BEGIN

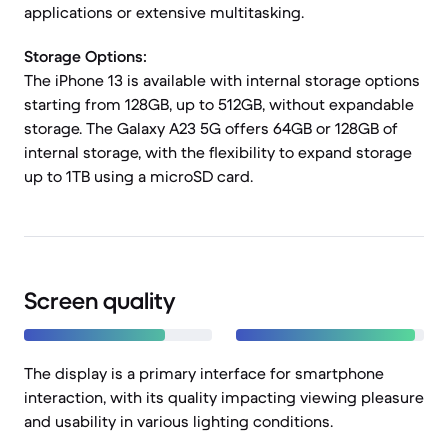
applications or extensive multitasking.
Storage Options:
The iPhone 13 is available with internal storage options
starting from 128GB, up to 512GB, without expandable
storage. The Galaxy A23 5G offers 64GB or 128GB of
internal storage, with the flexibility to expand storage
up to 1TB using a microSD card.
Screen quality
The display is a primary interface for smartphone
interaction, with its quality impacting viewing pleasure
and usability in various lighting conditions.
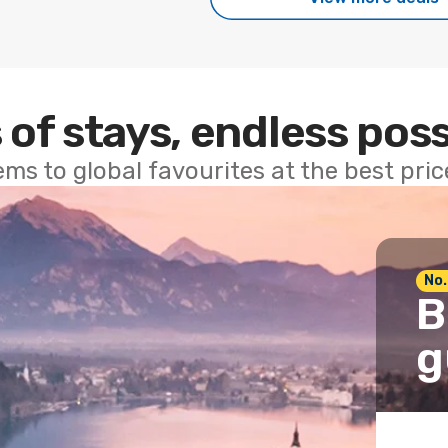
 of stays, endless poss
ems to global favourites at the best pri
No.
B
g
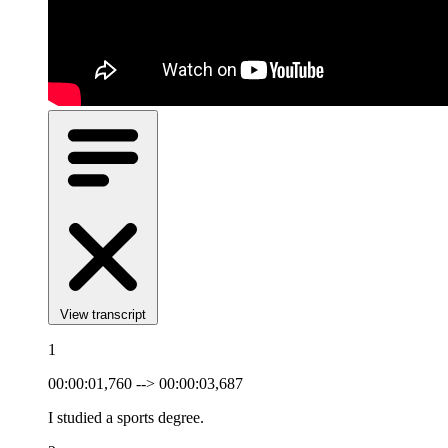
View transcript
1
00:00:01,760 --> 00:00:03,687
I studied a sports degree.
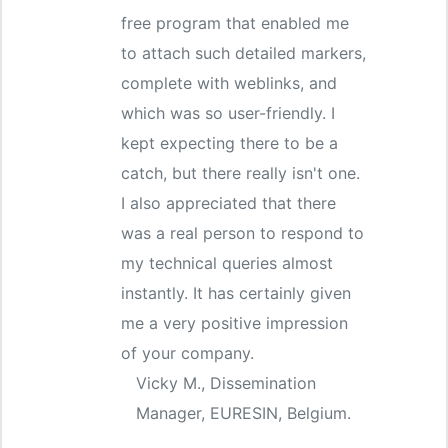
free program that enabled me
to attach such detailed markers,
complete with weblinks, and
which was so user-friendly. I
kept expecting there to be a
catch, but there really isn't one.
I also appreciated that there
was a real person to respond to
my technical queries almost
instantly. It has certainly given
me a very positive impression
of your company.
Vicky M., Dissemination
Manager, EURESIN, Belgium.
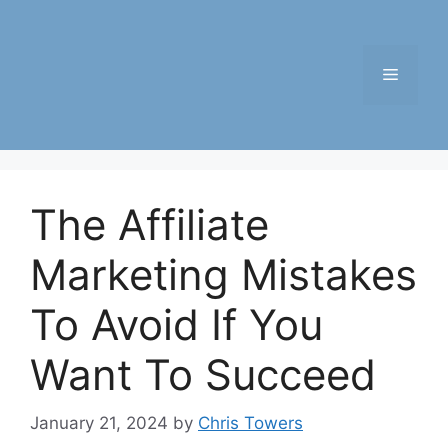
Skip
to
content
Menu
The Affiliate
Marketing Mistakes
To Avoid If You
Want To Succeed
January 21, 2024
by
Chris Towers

END
BEGIN

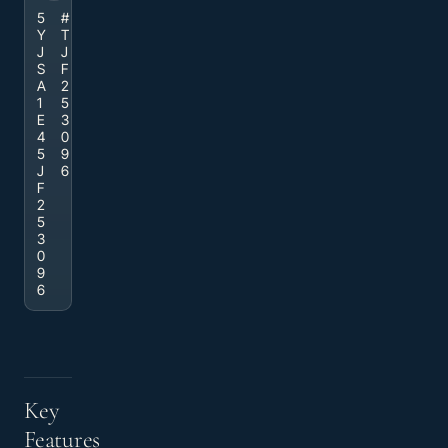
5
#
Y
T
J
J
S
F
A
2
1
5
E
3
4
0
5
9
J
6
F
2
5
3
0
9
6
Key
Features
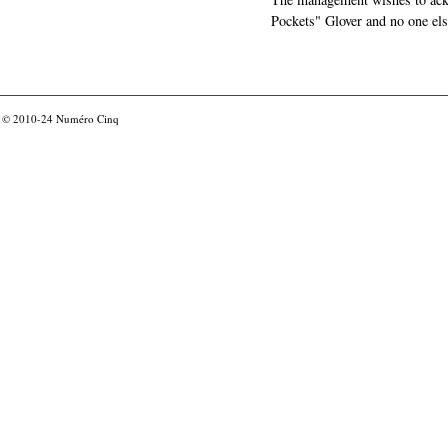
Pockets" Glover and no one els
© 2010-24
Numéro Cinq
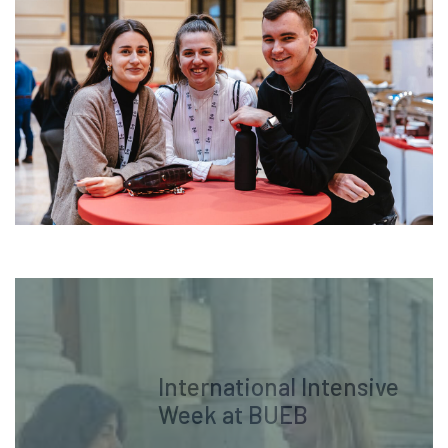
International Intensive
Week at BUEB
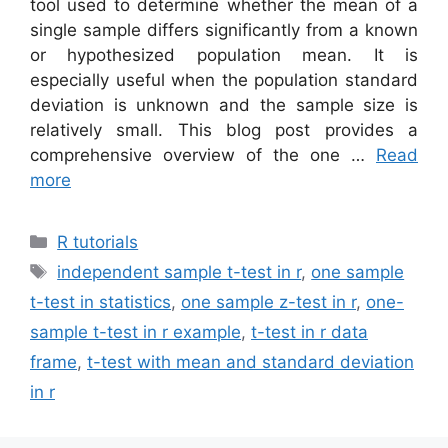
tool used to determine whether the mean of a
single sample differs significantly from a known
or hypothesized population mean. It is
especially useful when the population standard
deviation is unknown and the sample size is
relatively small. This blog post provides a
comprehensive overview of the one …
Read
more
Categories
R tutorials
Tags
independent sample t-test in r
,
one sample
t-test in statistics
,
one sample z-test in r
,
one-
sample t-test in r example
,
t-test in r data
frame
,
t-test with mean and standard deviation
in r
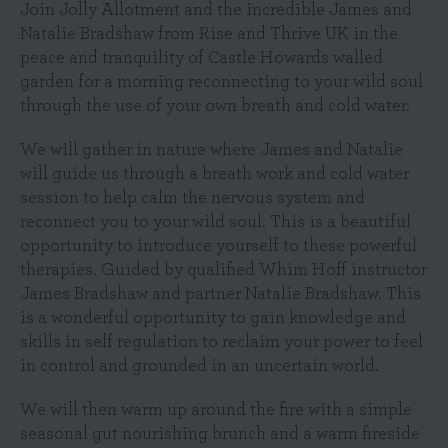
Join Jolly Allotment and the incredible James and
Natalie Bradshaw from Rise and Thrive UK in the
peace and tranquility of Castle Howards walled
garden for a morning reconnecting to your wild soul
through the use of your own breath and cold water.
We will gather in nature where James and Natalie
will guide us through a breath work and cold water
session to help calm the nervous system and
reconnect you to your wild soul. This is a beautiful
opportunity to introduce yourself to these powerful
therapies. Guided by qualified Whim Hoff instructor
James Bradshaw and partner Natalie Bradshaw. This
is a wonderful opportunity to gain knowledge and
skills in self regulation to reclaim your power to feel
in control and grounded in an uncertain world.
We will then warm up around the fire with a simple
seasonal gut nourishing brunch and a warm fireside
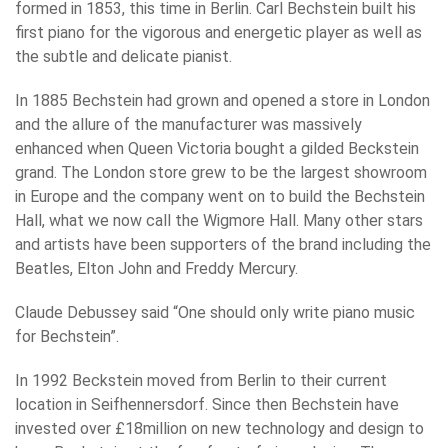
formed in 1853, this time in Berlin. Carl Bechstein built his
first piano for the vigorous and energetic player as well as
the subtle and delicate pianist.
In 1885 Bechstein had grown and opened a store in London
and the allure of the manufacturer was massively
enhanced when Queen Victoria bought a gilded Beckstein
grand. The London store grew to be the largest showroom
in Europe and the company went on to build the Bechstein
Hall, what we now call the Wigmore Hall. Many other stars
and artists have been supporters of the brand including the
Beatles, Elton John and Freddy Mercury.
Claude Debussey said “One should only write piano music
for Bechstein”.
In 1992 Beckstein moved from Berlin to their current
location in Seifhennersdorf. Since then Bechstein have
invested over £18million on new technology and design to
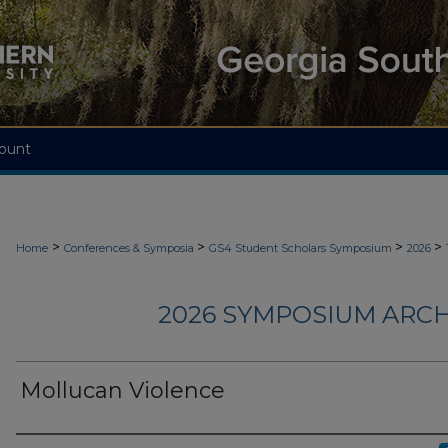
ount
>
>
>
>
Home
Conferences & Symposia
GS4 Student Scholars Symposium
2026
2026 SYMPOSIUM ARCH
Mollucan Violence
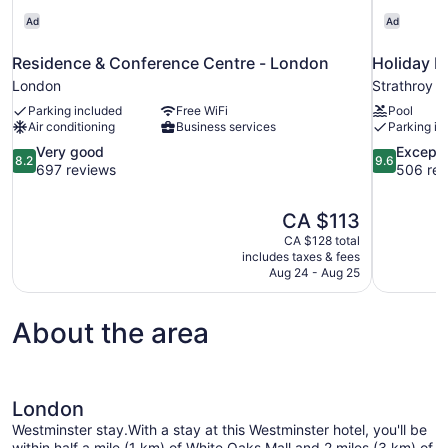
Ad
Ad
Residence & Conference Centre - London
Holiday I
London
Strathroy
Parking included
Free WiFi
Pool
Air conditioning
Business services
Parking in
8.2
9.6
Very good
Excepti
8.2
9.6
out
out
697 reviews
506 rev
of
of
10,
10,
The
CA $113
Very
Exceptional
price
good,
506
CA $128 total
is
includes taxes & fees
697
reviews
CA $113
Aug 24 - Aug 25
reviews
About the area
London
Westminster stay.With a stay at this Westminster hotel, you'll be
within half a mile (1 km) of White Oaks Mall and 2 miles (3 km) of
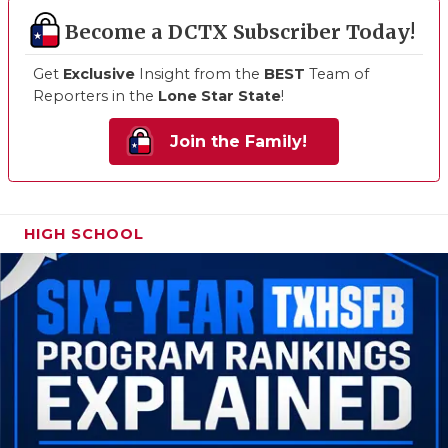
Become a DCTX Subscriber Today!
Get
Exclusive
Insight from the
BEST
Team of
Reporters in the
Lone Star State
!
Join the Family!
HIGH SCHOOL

END
BEGIN

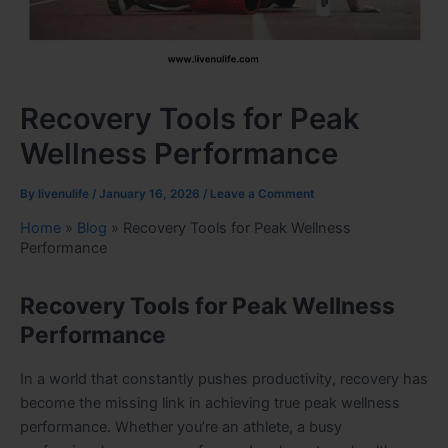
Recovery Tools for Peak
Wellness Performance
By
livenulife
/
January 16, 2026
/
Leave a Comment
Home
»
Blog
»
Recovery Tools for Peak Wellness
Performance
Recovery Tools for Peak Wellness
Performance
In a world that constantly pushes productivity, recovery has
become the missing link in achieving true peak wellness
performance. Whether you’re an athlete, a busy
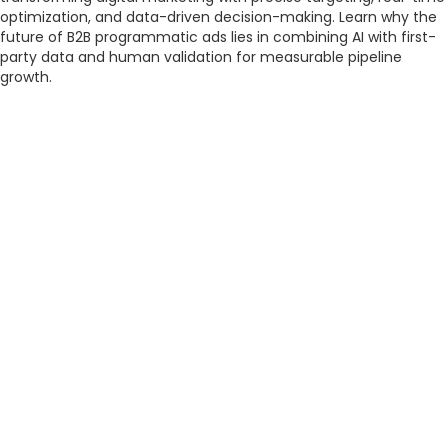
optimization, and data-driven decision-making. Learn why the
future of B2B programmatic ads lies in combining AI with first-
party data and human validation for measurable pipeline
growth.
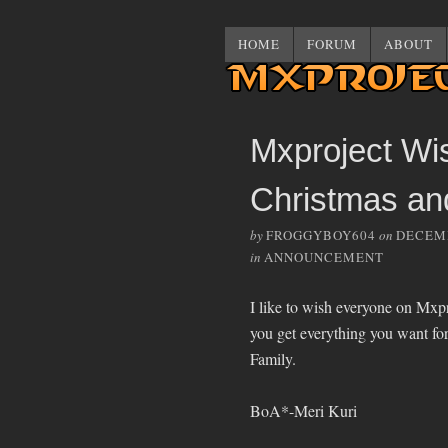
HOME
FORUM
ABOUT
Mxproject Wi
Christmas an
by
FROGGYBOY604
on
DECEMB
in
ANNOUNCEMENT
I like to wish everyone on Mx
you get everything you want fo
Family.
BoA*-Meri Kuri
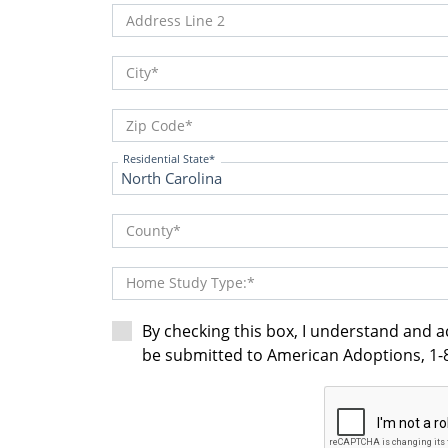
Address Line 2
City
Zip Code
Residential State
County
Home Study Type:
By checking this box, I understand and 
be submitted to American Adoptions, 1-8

END

**WHAT IS NEEDED**.
Rewrite the stretch of the entries above from the line containing "applications or extensive multitasking." through the line containing "storage. The Galaxy", substituting "1TB" for "512GB" and leaving everything else unchanged. Provide only those lines.

**EXERCISE RESPONSE**.
applications or extensive multitasking.
Storage Options:
The iPhone 13 is available with internal storage options
starting from 128GB, up to 1TB, without expandable
storage. The Galaxy A23 5G offers 64GB or 128GB of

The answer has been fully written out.